There’s a lot to be said for cheap alcohol. Cheap alcohol is great for restaurant, bar, and liquor store sales. Cheap alcohol is great whether your tastes run to 18-year-old single malt or leftover Manischewitz from your best friend’s bat mitzvah. (Don’t look at me.)
In Massachusetts, where alcohol is cheap and plentiful, these are good times for drinkers. Low alcohol excise taxes make it cheaper to have a beer here than in 43 other states, and wine and spirits are cheaper here than in 33 other states. There’s just so much to like about Massachusetts.
But now, in order to raise funds for substance abuse treatment, Boston City Council President Bill Linehan and Boston City Councilor Frank Baker have proposed a 1-2% tax on all alcohol sales in Boston. (Some who follow Boston City Hall closely see Linehan and Baker as acting as stalking horses for Mayor Marty Walsh, who is a strong advocate for the recovery community. If the Councilors are, so what?)
The projected millions in increased revenue would come from raising the cost of alcohol most upon the people who drink the most. It’s a simple equation: the more you drink, the more you pay in alcohol taxes.
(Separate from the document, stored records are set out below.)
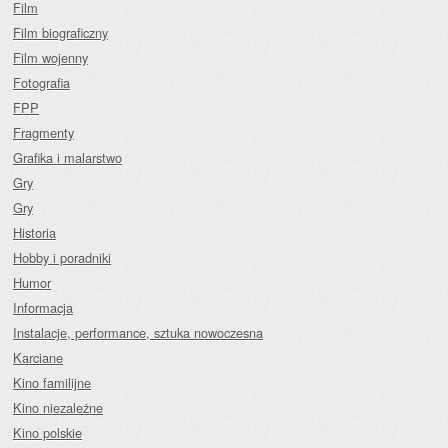
Film
Film biograficzny
Film wojenny
Fotografia
FPP
Fragmenty
Grafika i malarstwo
Gry
Gry
Historia
Hobby i poradniki
Humor
Informacja
Instalacje, performance, sztuka nowoczesna
Karciane
Kino familijne
Kino niezależne
Kino polskie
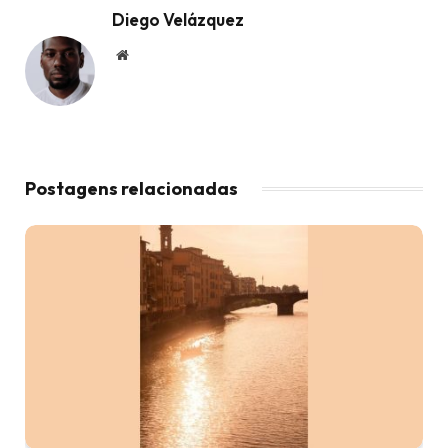
Diego Velázquez
Website
Postagens relacionadas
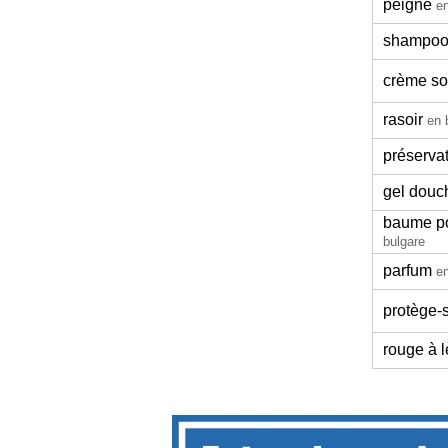
peigne
en
shampoo
crème so
rasoir
en 
préservat
gel douc
baume po
bulgare
parfum
en
protège-s
rouge à l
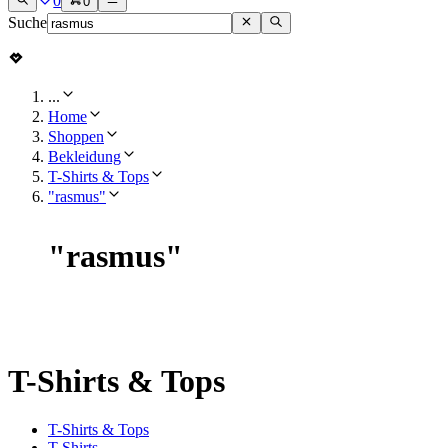
0
0
Suche
...
Home
Shoppen
Bekleidung
T-Shirts & Tops
"rasmus"
"
rasmus
"
T-Shirts & Tops
T-Shirts & Tops
T-Shirts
Treatment for substance abuse has finally become a political winner. One of Governor Baker’s first acts was the establishment of the Opioid Addiction Working Group, which includes Attorney General Maura Healey who, like Governor Baker, made it a winning campaign issue. The group will submit recommendations in May on how to combat what the governor said is a “public health emergency”. He’s right: opiate overdoses in Massachusetts have tripled since 2000. There were 978 deaths from opiate overdoses here last year.
Yet just as snow upon snow upon snow added up slowly to what would have been instantly recognizable as a single storm worthy of federal disaster relief, drink after drink after drink can add up to a long slow death as worthy of emergency status as the kind you get from a quick overdose of opiates. In fact, a lot more people are dying from alcohol than from opiates. Nationwide, one out of every 10 deaths of working age adults is related to excessive alcohol use.
There’s a lot to be said for expensive alcohol. Tripling alcohol taxes would prevent 6% of motor vehicle deaths, or 3,000 lives, nationally. As Mark Kleiman, Professor of Public Policy at the UCLA School of Public Policy put it, “Price matters a lot to people who use a lot, and so it’s a very good way to regulate consumption.”
So if increasing the alcohol tax is such a good idea, why limit it to Boston? Perhaps because recent history shows a small majority of Massachusetts voters prefer not to be regulated that way, thank you very much. After the legislature passed a 6.25% tax increase on top of the excise tax in 2009, only a portion of which was designated for substance abuse treatment, voters repealed it in a statewide referendum the following year by a margin of 52-48.
Boston’s proposed tax can’t become law unless both the Boston City Council and the state legislature want it to. Pro-alcohol tax legislators could jump at the chance to use Boston as a laboratory to show that raising alcohol taxes doesn’t hurt alcohol-related businesses, just as naysayers were proven wrong after restaurants continued to thrive despite smoking bans.
Given all the good reasons for a higher tax on alcohol, why isn’t it easier to implement one? Maybe moderate drinkers are so happy with their cheap drinks they don’t want to hear the truth, which is that they’re paying for the cocktails heavy drinkers order after everyone else goes home.
Excessive drinking costs $1.90 per drink in lost productivity, earnings, and shortened lifespans, according to the Centers for Disease Control. It adds up to $224 billion per year nationwide. An extra $1.90 a drink is a lot less than the 1-2% Boston proposal.
Either way, the cost of heavy drinking must be paid. If the Boston City Council or the legislature votes against the proposal, they will have to find another way to pay the social cost. Without a fair tax on alcohol, a drink looks a lot cheaper than it is, especially when you’re buying a third, fourth, or fifth one. But think about it: everyone is paying the price of heavy drinking. So who should pay the most? The people who drink the most, or everyone else?